‘Cadillac tax’ key in Allegheny Technologies' lockout
August 19, 2015 12:00 AM
Several hundred Allegheny Technology workers and their families protest a lockout Monday in Midland, Beaver County.
The USW represents workers at Pittsburgh specialty metals producer Allegheny Technologies.
Several hundred Allegheny Technology workers and their families protest Monday in Midland, Butler County.
By Len Boselovic / Pittsburgh Post-Gazette
A provision of the Affordable Care Act, which is one reason Allegheny Technologies locked out more than 2,000 union workers last week at 12 plants in six states, also could be a stumbling block in negotiations involving two other major steel producers whose contracts covering about 30,000 union workers expire in less than two weeks.
The federal legislation subjects employers to a 40 percent tax if premiums for health care coverage exceed prescribed limits starting in 2018.
The tax was imposed to pay for the premium and cost-sharing subsidies, Medicaid expansion, and other provisions designed to make health care coverage more affordable for more people. It was dubbed the “Cadillac tax” because many believed it would apply only to gold-plated coverage provided to high-paid workers.
However, 48 percent of companies are likely to be subject to the tax in 2018 and 82 percent could be liable by 2023, according to benefits consultant Towers Watson.

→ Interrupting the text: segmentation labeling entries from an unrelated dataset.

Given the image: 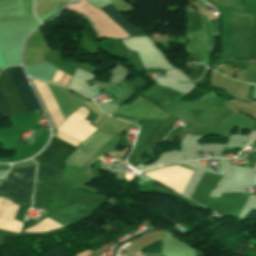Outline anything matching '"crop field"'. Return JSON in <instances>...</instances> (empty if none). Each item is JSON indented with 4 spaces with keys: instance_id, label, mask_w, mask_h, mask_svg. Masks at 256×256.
I'll use <instances>...</instances> for the list:
<instances>
[{
    "instance_id": "6",
    "label": "crop field",
    "mask_w": 256,
    "mask_h": 256,
    "mask_svg": "<svg viewBox=\"0 0 256 256\" xmlns=\"http://www.w3.org/2000/svg\"><path fill=\"white\" fill-rule=\"evenodd\" d=\"M102 9L113 21H115L119 26H121L130 36L145 35L139 29L135 28L132 24L127 22L111 4Z\"/></svg>"
},
{
    "instance_id": "2",
    "label": "crop field",
    "mask_w": 256,
    "mask_h": 256,
    "mask_svg": "<svg viewBox=\"0 0 256 256\" xmlns=\"http://www.w3.org/2000/svg\"><path fill=\"white\" fill-rule=\"evenodd\" d=\"M66 9L81 14L96 33L97 38H127L129 35L116 25L104 12L94 8L86 0L69 4Z\"/></svg>"
},
{
    "instance_id": "3",
    "label": "crop field",
    "mask_w": 256,
    "mask_h": 256,
    "mask_svg": "<svg viewBox=\"0 0 256 256\" xmlns=\"http://www.w3.org/2000/svg\"><path fill=\"white\" fill-rule=\"evenodd\" d=\"M35 167L10 170L0 185V190L12 199L24 204L31 192Z\"/></svg>"
},
{
    "instance_id": "5",
    "label": "crop field",
    "mask_w": 256,
    "mask_h": 256,
    "mask_svg": "<svg viewBox=\"0 0 256 256\" xmlns=\"http://www.w3.org/2000/svg\"><path fill=\"white\" fill-rule=\"evenodd\" d=\"M103 132L97 131L93 134L87 141H85L79 149H77L67 160V165L71 163L75 158H77L81 153H83L87 148H89L101 135ZM113 135L103 134L89 149H87L81 156H79L73 163H71L68 167L71 166H79L81 167L88 158L94 154L98 149H100L106 142H108Z\"/></svg>"
},
{
    "instance_id": "8",
    "label": "crop field",
    "mask_w": 256,
    "mask_h": 256,
    "mask_svg": "<svg viewBox=\"0 0 256 256\" xmlns=\"http://www.w3.org/2000/svg\"><path fill=\"white\" fill-rule=\"evenodd\" d=\"M242 11L256 13V0H244Z\"/></svg>"
},
{
    "instance_id": "10",
    "label": "crop field",
    "mask_w": 256,
    "mask_h": 256,
    "mask_svg": "<svg viewBox=\"0 0 256 256\" xmlns=\"http://www.w3.org/2000/svg\"><path fill=\"white\" fill-rule=\"evenodd\" d=\"M146 183V180L141 181V184Z\"/></svg>"
},
{
    "instance_id": "11",
    "label": "crop field",
    "mask_w": 256,
    "mask_h": 256,
    "mask_svg": "<svg viewBox=\"0 0 256 256\" xmlns=\"http://www.w3.org/2000/svg\"><path fill=\"white\" fill-rule=\"evenodd\" d=\"M125 175L127 176L128 174H127V173H125Z\"/></svg>"
},
{
    "instance_id": "12",
    "label": "crop field",
    "mask_w": 256,
    "mask_h": 256,
    "mask_svg": "<svg viewBox=\"0 0 256 256\" xmlns=\"http://www.w3.org/2000/svg\"><path fill=\"white\" fill-rule=\"evenodd\" d=\"M251 196H253V195H251ZM253 197H256V196H253Z\"/></svg>"
},
{
    "instance_id": "9",
    "label": "crop field",
    "mask_w": 256,
    "mask_h": 256,
    "mask_svg": "<svg viewBox=\"0 0 256 256\" xmlns=\"http://www.w3.org/2000/svg\"><path fill=\"white\" fill-rule=\"evenodd\" d=\"M44 172H48V173H51V174H59L61 171H58V170L52 169L50 167L43 166V165L39 164L37 176L43 175Z\"/></svg>"
},
{
    "instance_id": "1",
    "label": "crop field",
    "mask_w": 256,
    "mask_h": 256,
    "mask_svg": "<svg viewBox=\"0 0 256 256\" xmlns=\"http://www.w3.org/2000/svg\"><path fill=\"white\" fill-rule=\"evenodd\" d=\"M7 71L27 111L30 112V111L41 109L22 71V68L21 67L7 68ZM0 91L12 116L26 112L5 69L2 70L0 73ZM1 94H0V114H2L5 117H9L11 115L5 105V102Z\"/></svg>"
},
{
    "instance_id": "7",
    "label": "crop field",
    "mask_w": 256,
    "mask_h": 256,
    "mask_svg": "<svg viewBox=\"0 0 256 256\" xmlns=\"http://www.w3.org/2000/svg\"><path fill=\"white\" fill-rule=\"evenodd\" d=\"M229 11L230 8L221 7V14L223 18L222 41H227Z\"/></svg>"
},
{
    "instance_id": "13",
    "label": "crop field",
    "mask_w": 256,
    "mask_h": 256,
    "mask_svg": "<svg viewBox=\"0 0 256 256\" xmlns=\"http://www.w3.org/2000/svg\"><path fill=\"white\" fill-rule=\"evenodd\" d=\"M135 167H137V166H135ZM137 168H139V167H137Z\"/></svg>"
},
{
    "instance_id": "4",
    "label": "crop field",
    "mask_w": 256,
    "mask_h": 256,
    "mask_svg": "<svg viewBox=\"0 0 256 256\" xmlns=\"http://www.w3.org/2000/svg\"><path fill=\"white\" fill-rule=\"evenodd\" d=\"M75 149V147L55 138L50 147L33 160L63 170L64 161Z\"/></svg>"
},
{
    "instance_id": "14",
    "label": "crop field",
    "mask_w": 256,
    "mask_h": 256,
    "mask_svg": "<svg viewBox=\"0 0 256 256\" xmlns=\"http://www.w3.org/2000/svg\"><path fill=\"white\" fill-rule=\"evenodd\" d=\"M138 183V182H137Z\"/></svg>"
}]
</instances>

“We’ve been calling it the ‘Chevy tax,’” said Anna Fendley, a legislative representative with the United Steelworkers union. “This is a tax that’s really falling on the backs of working people.”
The USW represents workers at Pittsburgh specialty metals producer Allegheny Technologies, where the labor agreement expired June 30. The union also represents workers at Pittsburgh-based U.S. Steel and at Arcelor Mittal, the world’s largest steel producer. Contracts covering USW workers at those companies’ U.S. sheet mills, iron ore mines and coke plants will expire Sept. 1.
The contracts being negotiated are expected to run through 2018, when the tax takes effect. Starting then, employers will have to pay 40 cents for every dollar that health care premiums exceed $10,200 for individual coverage and $27,500 for family coverage.
“I don’t think any of the companies will sign on for anything that is a Cadillac plan,” said metals industry analyst John Tumazos of Holmdel, N.J.
Company and employee contributions to the premium count toward the limit. The ceiling will increase annually, but only based on overall inflation. Since health care costs are increasing faster than the overall cost of living, many experts say more companies will be subject to the tax each year.
“The tax is going to hit everyone eventually,” said Karen Marlo, vice president of the National Business Group on Health, which represents more than 400 large U.S. employers.
She said that if employers have to pay the tax, it’s “a very real possibility” that employees will have to foot part of the bill.
Allegheny Technologies’ final contract proposal was a four-year deal that included a provision requiring new negotiations during the life of the agreement if the company projected escalating premiums would trigger the tax. At that point, the contract would be amended to prevent that from happening, according to a copy of the proposal on the USW website.
The specialty metals producer is taking measures that many other employers have used to avoid the tax, including switching to health plans that require workers to pay higher deductibles. USW-represented workers would see maximum out-of-pocket costs for those with family coverage jump from $3,000 in the first year of the contract to $6,000 in the final year, under the company’s proposal.
Part of the problem that employers have in coming up with a strategy for avoiding the tax is that the federal government is still developing rules for how to implement it.
In addition, there are efforts in Congress to repeal the tax. Legislation introduced by U.S. Rep. Joe Courtney, D-Conn., has more than 100 co-sponsors. His measure is backed by the USW and the U.S. Chamber of Commerce.
“It’s rare that we’re on the same page as the Chamber of Commerce on something,” Ms. Fendley said. “We’re very optimistic that Congress will do something about this tax.”